§ **TRY IT**: Taking the line with "right eye: (417, 190)" as the first and the line with "right shoulder: (489, 297)" as the last, set down exactly every line in that range from the entries below, and no more.

§ **RECORDS FOR PROCESSING**:
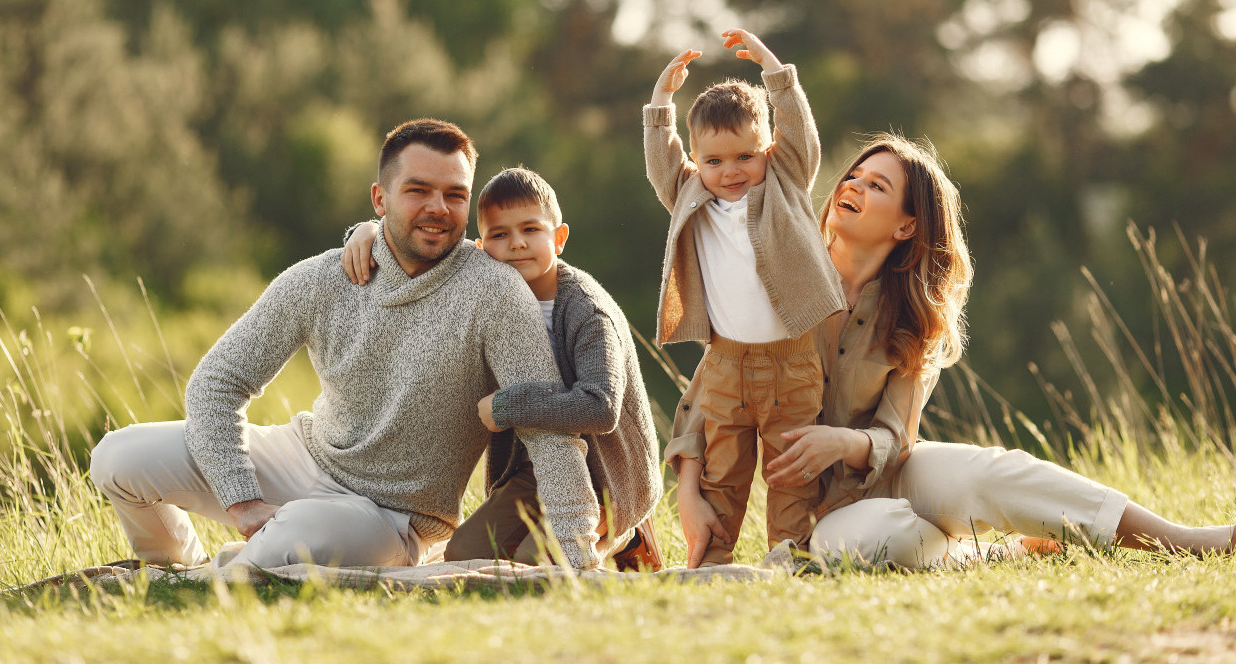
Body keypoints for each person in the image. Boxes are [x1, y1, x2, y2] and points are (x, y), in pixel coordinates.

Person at [670, 133, 1236, 569]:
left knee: (990, 472)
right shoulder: (775, 280)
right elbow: (712, 391)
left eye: (877, 187)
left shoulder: (913, 316)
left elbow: (898, 439)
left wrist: (843, 441)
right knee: (866, 541)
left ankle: (1180, 539)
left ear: (906, 226)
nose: (853, 187)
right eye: (855, 176)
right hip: (817, 514)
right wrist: (691, 494)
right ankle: (994, 554)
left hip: (888, 472)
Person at [89, 119, 605, 571]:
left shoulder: (496, 291)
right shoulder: (320, 278)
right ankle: (174, 572)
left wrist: (580, 558)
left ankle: (226, 576)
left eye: (454, 194)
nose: (438, 208)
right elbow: (217, 382)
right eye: (417, 190)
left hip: (389, 518)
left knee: (293, 537)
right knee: (117, 457)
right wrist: (242, 500)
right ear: (379, 199)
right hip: (303, 458)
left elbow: (549, 431)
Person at [343, 166, 665, 570]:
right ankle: (566, 530)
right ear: (481, 250)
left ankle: (625, 536)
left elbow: (600, 407)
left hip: (605, 476)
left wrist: (508, 407)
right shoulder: (489, 297)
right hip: (533, 469)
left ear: (559, 238)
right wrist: (369, 231)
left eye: (531, 230)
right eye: (499, 235)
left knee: (541, 563)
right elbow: (425, 249)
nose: (516, 244)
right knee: (464, 554)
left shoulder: (586, 311)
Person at [643, 29, 846, 565]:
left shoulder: (785, 179)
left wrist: (774, 71)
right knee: (723, 470)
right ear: (696, 160)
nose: (730, 172)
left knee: (791, 468)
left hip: (793, 360)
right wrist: (661, 102)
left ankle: (789, 551)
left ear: (769, 151)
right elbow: (662, 162)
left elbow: (801, 134)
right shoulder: (690, 194)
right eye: (714, 162)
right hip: (727, 363)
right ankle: (715, 559)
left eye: (744, 156)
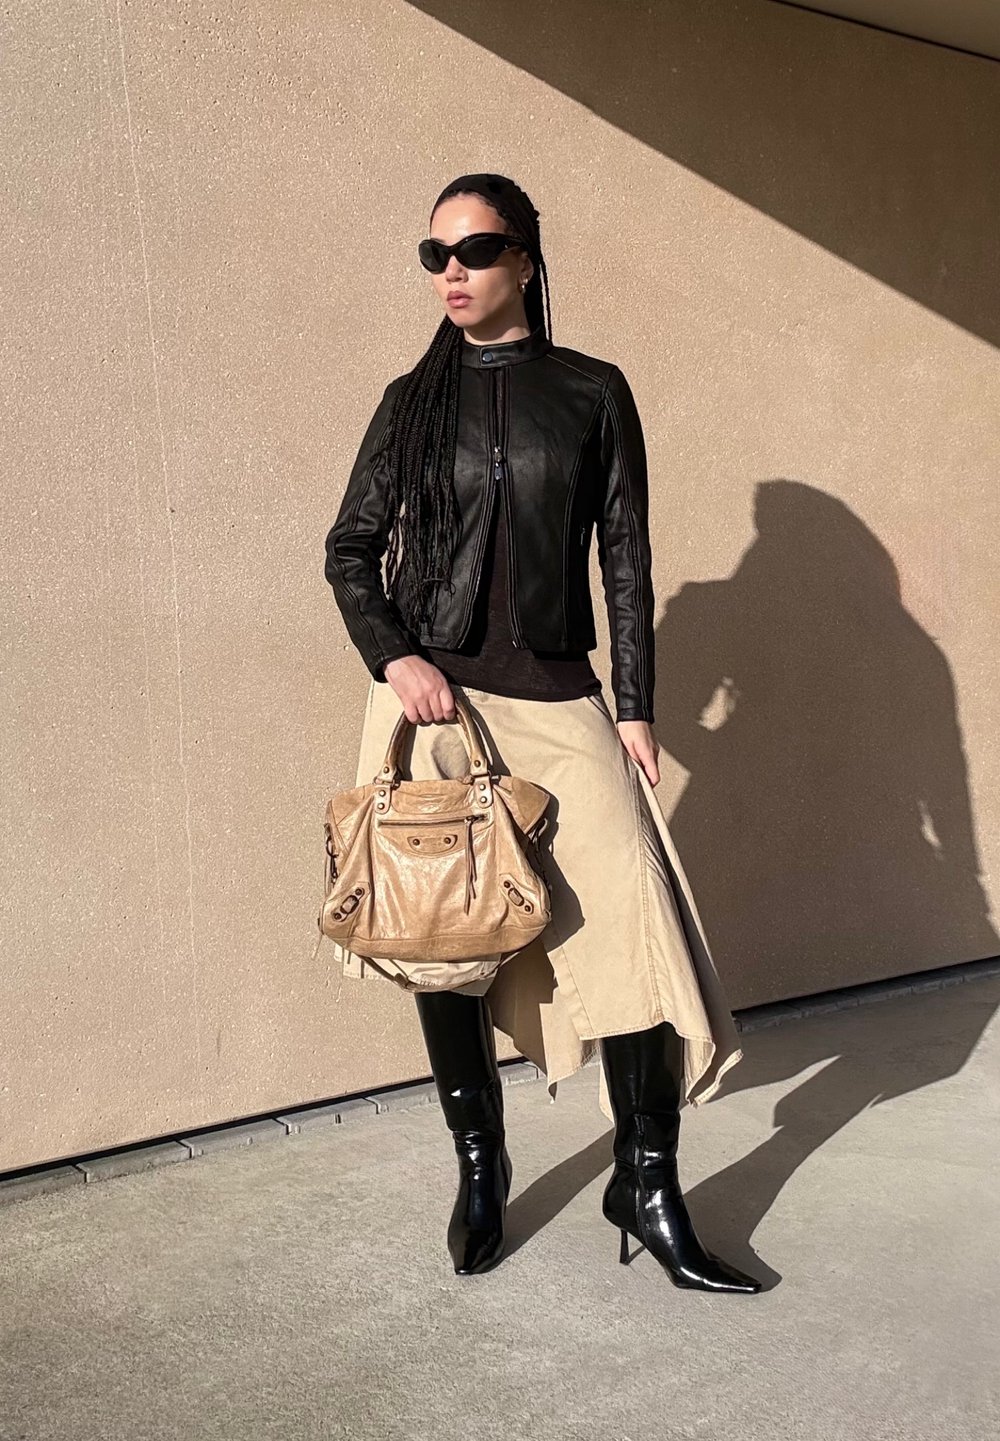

§ **TASK RESPONSE**:
right eye: (417, 190)
left hip: (389, 518)
left knee: (293, 537)
right knee: (117, 457)
right wrist: (242, 500)
right ear: (379, 199)
right hip: (303, 458)
left elbow: (549, 431)
Person at [343, 166, 665, 570]:
right ankle: (566, 530)
right ear: (481, 250)
left ankle: (625, 536)
left elbow: (600, 407)
left hip: (605, 476)
left wrist: (508, 407)
right shoulder: (489, 297)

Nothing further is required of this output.